Non ci sono pero i governatori bensì consiglieri regionali in rappresentanza dei partiti e quindi non c’è un collegamento diretto tra quanto espresso dagli elettori nel voto locale e quanto rappresentato in Senato. Per fare un esempio: i senatori del M5S della Lombardia voteranno come gli detta il loro partito o con il centrodestra che ha i voti della maggioranza dei lombardi?
Ritiene anche lei che la nuova costituzione rischi di rafforzare eccessivamente il potere del governo e del premier, creando i presupposti di un “regime”?

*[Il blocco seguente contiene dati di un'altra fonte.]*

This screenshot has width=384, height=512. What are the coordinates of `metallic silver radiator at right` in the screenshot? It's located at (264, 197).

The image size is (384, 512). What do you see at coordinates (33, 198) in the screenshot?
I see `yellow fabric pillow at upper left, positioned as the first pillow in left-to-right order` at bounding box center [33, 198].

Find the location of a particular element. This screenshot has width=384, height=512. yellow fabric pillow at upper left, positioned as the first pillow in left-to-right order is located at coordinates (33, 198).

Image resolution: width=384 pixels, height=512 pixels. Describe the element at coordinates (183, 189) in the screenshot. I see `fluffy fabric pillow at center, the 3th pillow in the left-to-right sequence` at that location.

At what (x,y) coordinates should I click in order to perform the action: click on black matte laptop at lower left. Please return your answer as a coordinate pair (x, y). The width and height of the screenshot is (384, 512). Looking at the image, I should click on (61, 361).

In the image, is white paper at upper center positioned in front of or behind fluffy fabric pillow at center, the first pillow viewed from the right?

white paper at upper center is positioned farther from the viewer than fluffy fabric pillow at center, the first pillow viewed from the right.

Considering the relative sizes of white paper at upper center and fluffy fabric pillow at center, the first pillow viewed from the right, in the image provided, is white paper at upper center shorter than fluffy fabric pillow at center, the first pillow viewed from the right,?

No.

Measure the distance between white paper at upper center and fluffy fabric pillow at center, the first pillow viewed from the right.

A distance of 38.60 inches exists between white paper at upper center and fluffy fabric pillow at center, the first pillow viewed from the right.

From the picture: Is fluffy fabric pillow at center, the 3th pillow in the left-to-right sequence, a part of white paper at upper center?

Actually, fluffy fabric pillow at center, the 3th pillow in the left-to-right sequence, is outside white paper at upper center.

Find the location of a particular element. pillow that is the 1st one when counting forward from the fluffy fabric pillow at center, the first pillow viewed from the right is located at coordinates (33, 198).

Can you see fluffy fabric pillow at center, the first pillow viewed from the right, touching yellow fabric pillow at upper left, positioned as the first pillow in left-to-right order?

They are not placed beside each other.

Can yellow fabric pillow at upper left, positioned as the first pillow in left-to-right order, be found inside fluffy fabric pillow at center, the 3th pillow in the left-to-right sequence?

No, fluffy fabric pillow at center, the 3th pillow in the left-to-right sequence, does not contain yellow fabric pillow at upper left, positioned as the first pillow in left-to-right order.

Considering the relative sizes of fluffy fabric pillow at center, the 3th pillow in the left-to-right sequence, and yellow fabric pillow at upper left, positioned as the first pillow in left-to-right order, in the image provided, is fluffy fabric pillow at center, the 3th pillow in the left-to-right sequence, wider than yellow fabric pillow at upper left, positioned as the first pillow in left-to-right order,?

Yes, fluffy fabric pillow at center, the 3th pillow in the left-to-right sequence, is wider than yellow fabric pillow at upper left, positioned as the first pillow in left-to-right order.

No il problema semmai è che il combinato disposto tra riforma costituzionale e Italicum. Non è la Costituzione che garantirà, come invece avrebbe dovuto, la stabilità perché non c’è né la sfiducia costruttiva né il potere di nomina e revoca dei ministri in capo al premier. In compenso la legge elettorale consente di dare a un premier votato da una minoranza di elettori il potere di decidere le massime cariche dello stato visto che per raggiungere il quorum avrebbe bisogno solo di un ulteriore 6 per cento.
A proposito di legge elettorale: come giudica la disponibilità manifestata da Renzi e la recente approvazione della mozione di maggioranza per la modifica dell’Italicum?
Non è una cosa seria. Ricordo che sulla legge elettorale, il governo, con una forzatura senza precedenti, ha posto la fiducia. Spetta quindi all’esecutivo assumersi la responsabilità di indicare le modifiche. Invece abbiamo anche assistito al giubilo per la decisione della corte costituzionale di rinviare l’udienza sull’Italicum mentre ancora non si conosce la data in cui saremo chiamati a votare per il referendum costituzionale.